The Contact List Cull: Cathartic but with a surprising outcome

I mentioned on twitter yesterday evening that I was going spend some of my public holiday today going through my contact list on my phone and undertake a cull. I was scrolling through said list the other day urgently looking for a number (yes I know there is a search functionality in almost phone contact lists but I was scrolling nonetheless) and was surprised at just how many contacts I seemed to have in my phone. Now this is not an attempt by me to say “look at me, I am so cool that I have too many contacts”, indeed because I feel entirely the opposite about myself (which I am entirely happy with by the way), rather it inspired me to actually go through my contact list and remove contacts that are were either outdated, people I actually did not know OR people I know I will never wish to contact again.

My starting point was to look at my calls list and my text messages as well as the Whatsapp app on my phone to determine who had actually been in contact with me or with whom I had initiated contact. That review showed me that of the, somewhere between, 600 and 800 contacts that were in my phone / outlook I have only actually been in regular contact over the 6 weeks (since my phone was replaced) with, optimistically, 25 people. Take out work colleagues and clients and that number shortened to 8 people including my parents and sister. As I do a lot of my “contacting” on social media through twitter that was not an entirely unexpected result but equally it indicated to me that doing a cull now was entirely a good thing.

So I next set about looking at each contact in my address book and deleting them. Some such deleting was easy: I couldn’t remember who the person was let alone how they ended up in my address book in the first place OR they were people who, given events of the past, I will never ever deign to be in contact with again. Other contacts that I was looking took me some time to decide whether to delete or not. Now why is this so? I had not been in contact with some of these people for over a year yet I was torn as to whether to delete their name from my phone address? It struck me during the course of this internal debate raging in my head between deleting and not deleting that what I was doing this morning, in some cases, was the final act to end a friendship or an acquaintance and that I was, in some cases, finding that act very difficult.

Now, I am not that into myself to think that all of these people that I took time to consider whether or not I was “ending the friendship” have spent the last 12 months or more just waiting by the phone just for my call or text. I have no doubt the bulk of people that I actually knew in my address book that I deleted had written off our friendship or acquaintance some time ago. Which, of course, is entirely OK: friendships wane and, to quote a very wise man whose name escapes me, “shit happens”. Indeed, it was somewhat cathartic to press the delete button on some contacts that pushed to the forefront of my mind some fairly rough memories.

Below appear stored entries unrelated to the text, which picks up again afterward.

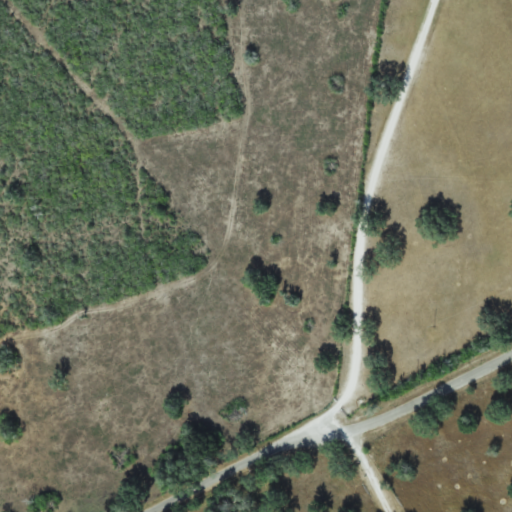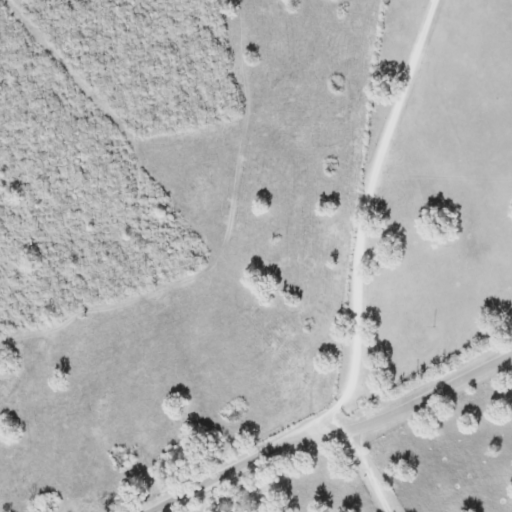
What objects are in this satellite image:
road: (364, 214)
road: (373, 444)
road: (239, 470)
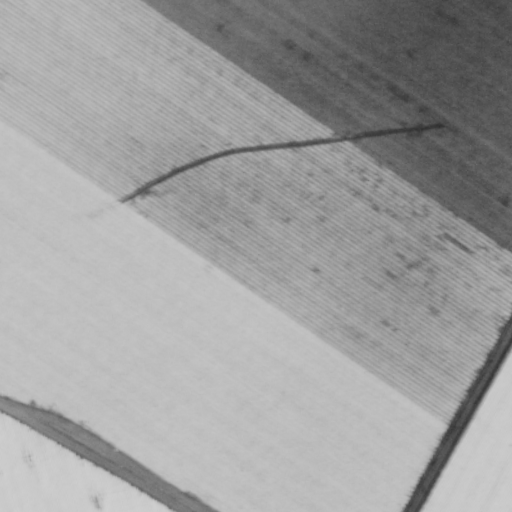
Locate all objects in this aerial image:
crop: (256, 256)
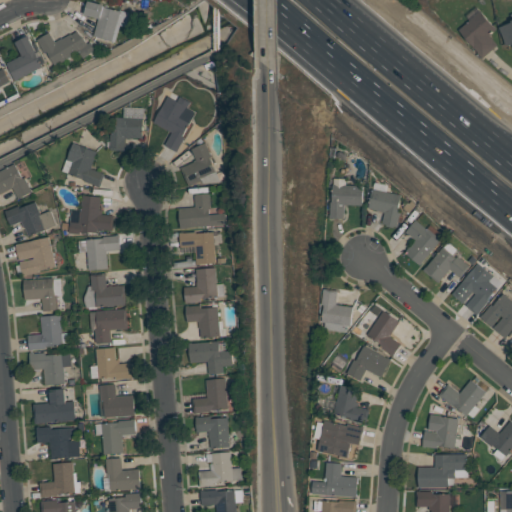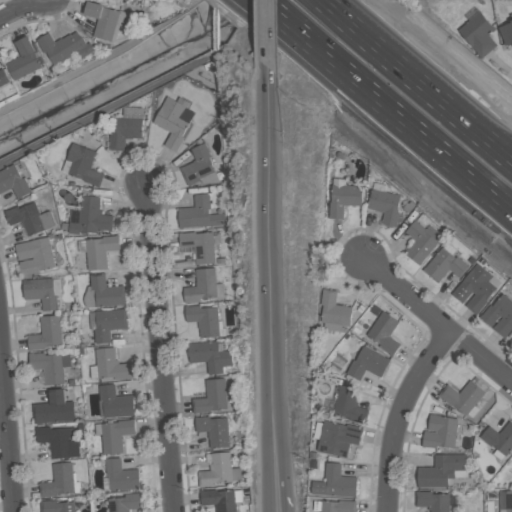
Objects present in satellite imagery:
road: (26, 6)
road: (10, 15)
building: (109, 20)
building: (480, 32)
building: (507, 32)
building: (66, 47)
building: (25, 59)
building: (4, 77)
road: (416, 80)
road: (385, 105)
building: (175, 120)
building: (128, 127)
building: (83, 164)
building: (201, 167)
building: (15, 179)
building: (344, 197)
building: (386, 203)
building: (201, 214)
building: (91, 217)
building: (32, 218)
building: (420, 243)
building: (200, 245)
building: (99, 250)
building: (36, 255)
building: (445, 265)
building: (205, 286)
building: (480, 287)
building: (44, 291)
building: (104, 292)
building: (335, 314)
building: (500, 315)
building: (108, 324)
road: (436, 324)
building: (385, 332)
building: (50, 333)
road: (160, 349)
building: (211, 356)
building: (369, 363)
building: (112, 365)
building: (52, 366)
building: (213, 396)
building: (464, 396)
building: (117, 402)
building: (350, 405)
building: (56, 408)
road: (397, 415)
building: (215, 430)
building: (441, 432)
building: (114, 435)
building: (339, 438)
building: (499, 439)
building: (61, 441)
road: (4, 454)
building: (221, 470)
building: (444, 470)
building: (121, 475)
building: (62, 480)
building: (336, 482)
building: (223, 499)
building: (506, 500)
building: (435, 501)
building: (125, 502)
building: (59, 506)
building: (335, 506)
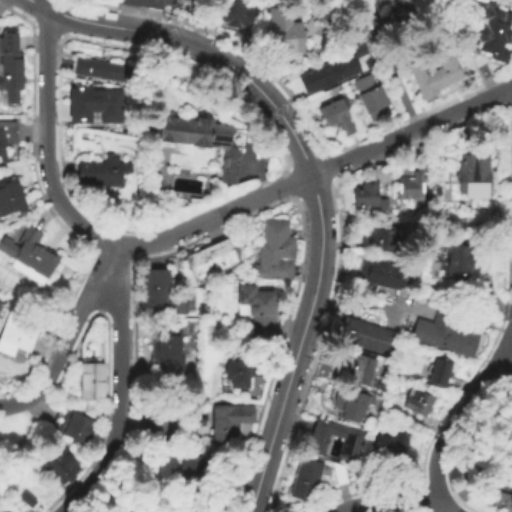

There were other contacts in my address book though that I really wrestled with some emotions on just the act the deleting. Some good memories filled my mind about my interactions with those people and I was left to ponder one of the age old questions that people ask themselves and their friends from time to time: why, or more to the point when, did we stop talking? Having had those thoughts I was left with a metaphorical fork in the road: to delete the contact or to keep the contact and actually contact them. In three cases I was pretty sure of the answer to the “why” question and that reason lead me to still hit the delete button. In four other cases I was clueless as to the answer to that same question whilst also genuinely interested in finding out what the person I was reminiscing about was up to, if only to confirm that it was the right time to delete the contact from my phone but also to try and rekindle contact.

10 years ago I would have dialled their numbers and reached out which, for someone like me, would have about as nerve wracking experience as I can imagine. Instead I chose text message as my media of choice to reach out to them. It is here that we get the surprising outcome that I allude to in the title to this post. I have yet to have a response from 2 of the text messages I sent and 1 other message came back with a “think you have the wrong number mate”. The final contact I decided to recontact replied almost immediately and we have since had phone discussion that traversed what has happened in our families, celebrating the recent birth of his second child, lamenting the form of the Australian cricket team and some friendly jousting about the relative strengths of our NRL teams (he is inexplicably still a South Sydney Rabbitohs fan). Toward the end of the conversation I broached the topic of why / when we had stopped talking, admittedly with some trepidation, and, as always seem to be the case when I am most trepidatious, the answer was a simple one to do with life just getting busy and a change in address.

Having had some time to reflect since the culling and the phone conversation of which I speak above, my immediate emotion was happiness that I had undertaken the cull and reconnected with one person. There is also some regret mixed in there though that some of the people who had been my friend in the past I could not bring myself to contact. Nonetheless I am glad I took some time out to tidy up one of the electronic aspects of my life. Similarly inspired I turned my attention to my email inboxes and have gotten my work one down to 16 emails which is a personal record but that is another story.

I leave you with a challenge: have a look at your address book of your phone and if there is someone (or multiple people) in there that you are left with both positive memories and the question of why you stopped talking to them take, to steal from Robert Frost, the road less travelled and reach out. You may be surprised by the outcome!